Tokenization is the task of segmenting a stream of text into meaningful units (tokens); it is the first step in virtually every NLP pipeline and harder than it appears.
Definition
Tokenization takes a raw character sequence as input and produces a sequence of tokens — the atomic units the downstream system will reason over. What counts as a token depends on the application: in most Western-language NLP, tokens are roughly words; in other settings they may be subwords, characters, or morphemes.
Space-Based Tokenization
The naive approach: split on whitespace.
tr -sc 'A-Za-z' '\n' < file.txt | sort | uniq -c | sort -rnThis works well for clean, formal English but fails immediately on nearly everything else.
Hard Cases
Abbreviations and punctuation
A period can end a sentence, mark an abbreviation, or appear in a number:
| Token | Period role |
|---|---|
Dr. | Abbreviation marker |
$45.55 | Decimal separator |
google.com | Part of URL |
She left. | Sentence boundary |
A simple split-on-period rule will mangle all of these. Handling abbreviations requires either a lookup list (Mr., Dr., Ph.D., m.p.h.) or a trained classifier.
Clitics
In English, we're, I'd, can't should often be split into component morphemes (we + 're, I + 'd, can + n't). In French this is even more complex: j'ai (“I have”), l'homme (“the man”), du (de + le).
Multiword expressions
New York, ad hoc, rock 'n' roll, and part-time function as single semantic units but span multiple whitespace-delimited tokens. Deciding whether to treat them as one token or several depends on the application.
Chinese and Japanese
These languages use no spaces between words. The character 字 (zì) is a morpheme-sized unit, but “words” are sequences of characters, and segmentation is genuinely ambiguous:
姚明进入总决赛
(Yao Ming enters the finals)
Can be parsed as 3 words, 5 words, or 7 characters depending on the segmenter. The correct segmentation is 3 words: 姚明 / 进入 / 总决赛.
NLTK Regex Tokenizer
A practical step up: define a regex pattern for the shapes of tokens you want, and collect them rather than splitting on delimiters.
import nltk
pattern = r'''(?x) # verbose mode
(?:[A-Z]\.)+ # abbreviations: U.S.A.
| \w+(?:-\w+)* # words with optional hyphens
| \$?\d+(?:\.\d+)?%? # currency and percentages
| \.\.\. # ellipsis
| [][.,;"'?():-_`] # punctuation marks
'''
tokens = nltk.regexp_tokenize(text, pattern)The pattern is a cascade of alternatives, tried in order. This handles many edge cases that whitespace splitting cannot.
COMMON MISCONCEPTION
Tokenization is not a solved problem that can be ignored. The errors introduced here propagate forward — a mis-tokenized word is an incorrect feature for every downstream component. In low-resource languages or noisy text (tweets, clinical notes, code), tokenization quality is often the binding constraint on overall system performance.
Related
- type-and-token — tokenization defines what counts as a token, which determines and
- subword-tokenization — modern alternative to word-level tokenization
- text-normalization — tokenization is step 1 of the normalization pipeline
- regular-expressions — regex cascades are the classical tokenization implementation
Active Recall
Give three ways a period character can appear in English text that require different tokenization decisions. Why does this make simple split-on-punctuation rules insufficient?
(1) Sentence boundary:
She left.— period ends the token stream. (2) Abbreviation:Dr.— period is part of the token. (3) Decimal:$45.55— period is within a numeric token. A split-on-period rule would break all three incorrectly: it would isolateDrand., split45from55, and would still need to mark sentence boundaries correctly. Correct handling requires knowing which role the period plays in context, which requires either a lookup table or a classifier.
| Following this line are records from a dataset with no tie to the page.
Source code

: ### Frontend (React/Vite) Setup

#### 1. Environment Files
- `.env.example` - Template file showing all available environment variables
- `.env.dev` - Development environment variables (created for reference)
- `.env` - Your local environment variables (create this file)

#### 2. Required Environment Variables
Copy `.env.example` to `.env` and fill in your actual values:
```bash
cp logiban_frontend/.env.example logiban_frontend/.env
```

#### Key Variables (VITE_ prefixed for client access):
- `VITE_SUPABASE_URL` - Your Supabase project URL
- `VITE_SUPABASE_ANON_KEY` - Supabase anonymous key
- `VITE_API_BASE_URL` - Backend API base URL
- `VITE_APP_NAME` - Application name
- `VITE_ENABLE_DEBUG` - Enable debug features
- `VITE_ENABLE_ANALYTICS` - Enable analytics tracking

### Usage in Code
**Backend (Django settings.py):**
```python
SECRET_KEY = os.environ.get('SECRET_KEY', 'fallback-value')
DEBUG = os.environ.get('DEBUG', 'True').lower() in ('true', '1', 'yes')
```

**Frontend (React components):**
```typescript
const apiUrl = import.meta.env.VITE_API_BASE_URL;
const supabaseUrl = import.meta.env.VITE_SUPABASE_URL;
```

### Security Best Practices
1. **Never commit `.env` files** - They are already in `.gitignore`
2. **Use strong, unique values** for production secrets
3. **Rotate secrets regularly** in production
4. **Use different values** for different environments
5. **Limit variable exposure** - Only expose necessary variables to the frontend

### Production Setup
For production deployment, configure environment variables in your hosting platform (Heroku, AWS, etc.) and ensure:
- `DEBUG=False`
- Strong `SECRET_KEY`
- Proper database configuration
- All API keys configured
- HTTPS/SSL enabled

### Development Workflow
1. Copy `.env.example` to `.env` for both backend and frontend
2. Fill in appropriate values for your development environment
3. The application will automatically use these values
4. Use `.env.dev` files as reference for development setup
Why is tokenizing Chinese fundamentally different from tokenizing English, and what does this imply for building a Chinese NLP system?
Chinese text has no whitespace between words; word boundaries must be inferred from meaning and context, not orthography. The character (字/zi) is the smallest orthographic unit, but words are sequences of characters, and the correct segmentation is often ambiguous without syntactic or semantic information. A Chinese NLP system therefore cannot use whitespace splitting at all — it needs a dedicated word segmentation model that has learned Chinese word boundary patterns, typically from annotated data.
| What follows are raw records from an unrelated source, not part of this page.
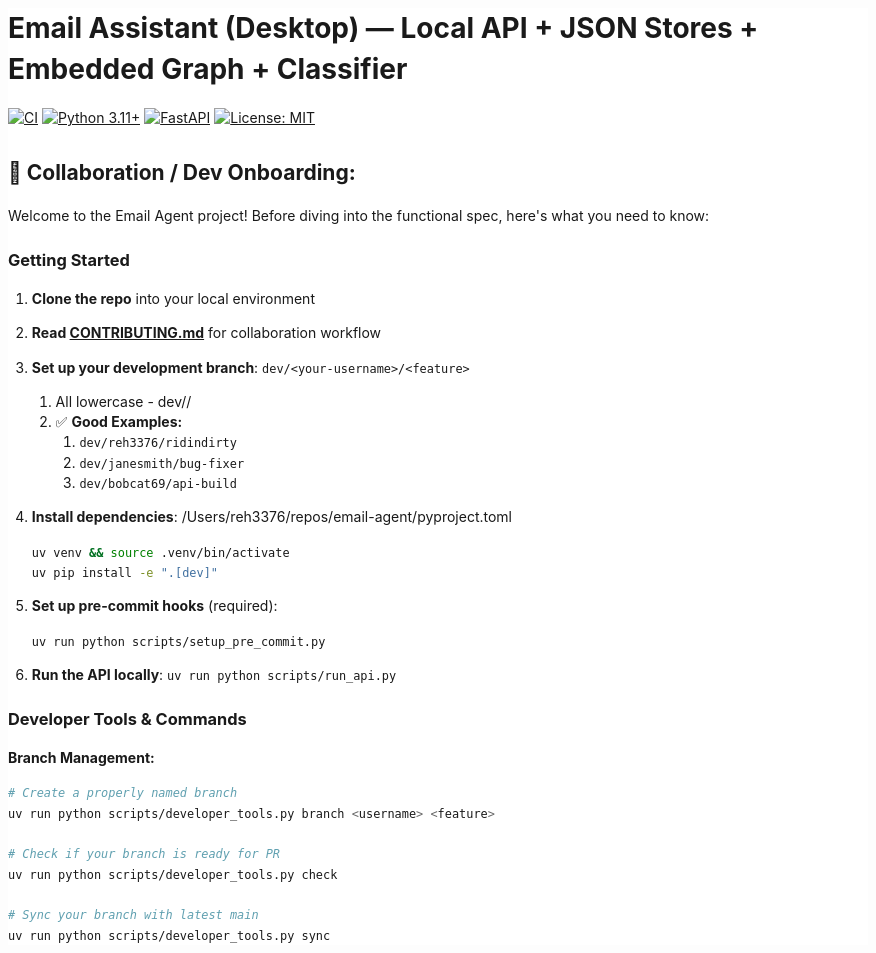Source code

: # Email Assistant (Desktop) — Local API + JSON Stores + Embedded Graph + Classifier

[![CI](https://github.com/reh3376/email-agent/actions/workflows/ci.yml/badge.svg)](https://github.com/reh3376/email-agent/actions/workflows/ci.yml)
[![Python 3.11+](https://img.shields.io/badge/python-3.11+-blue.svg)](https://www.python.org/downloads/)
[![FastAPI](https://img.shields.io/badge/FastAPI-0.110+-green.svg)](https://fastapi.tiangolo.com)
[![License: MIT](https://img.shields.io/badge/License-MIT-yellow.svg)](https://opensource.org/licenses/MIT)

## 🤝 **Collaboration / Dev Onboarding**:

Welcome to the Email Agent project! Before diving into the functional spec, here's what you need to know:

### Getting Started

1. **Clone the repo** into your local environment
2. **Read [CONTRIBUTING.md](./CONTRIBUTING.md)** for collaboration workflow
3. **Set up your development branch**: `dev/<your-username>/<feature>`
   1. All lowercase - dev/<your-github-username>/<feature-description>
   2. ✅ **Good Examples:**
      1. `dev/reh3376/ridindirty`
      2. `dev/janesmith/bug-fixer`
      3. `dev/bobcat69/api-build`
4. **Install dependencies**: /Users/reh3376/repos/email-agent/pyproject.toml

   ```bash
   uv venv && source .venv/bin/activate
   uv pip install -e ".[dev]"
   ```

5. **Set up pre-commit hooks** (required):

   ```bash
   uv run python scripts/setup_pre_commit.py
   ```

6. **Run the API locally**: `uv run python scripts/run_api.py`

### Developer Tools & Commands

**Branch Management:**

```bash
# Create a properly named branch
uv run python scripts/developer_tools.py branch <username> <feature>

# Check if your branch is ready for PR
uv run python scripts/developer_tools.py check

# Sync your branch with latest main
uv run python scripts/developer_tools.py sync
```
Why does the NLTK regex tokenizer use a "collect matches" strategy rather than "split on delimiters"?
Collecting matches lets you define what a token looks like (its shape) rather than what separates tokens (a delimiter). This is more expressive: you can have patterns for abbreviations, hyphenated words, currencies, and ellipsis all in one list, tried in priority order. A delimiter approach would need to enumerate every possible separator — and some token types (like
U.S.A.) contain characters that would otherwise be treated as delimiters.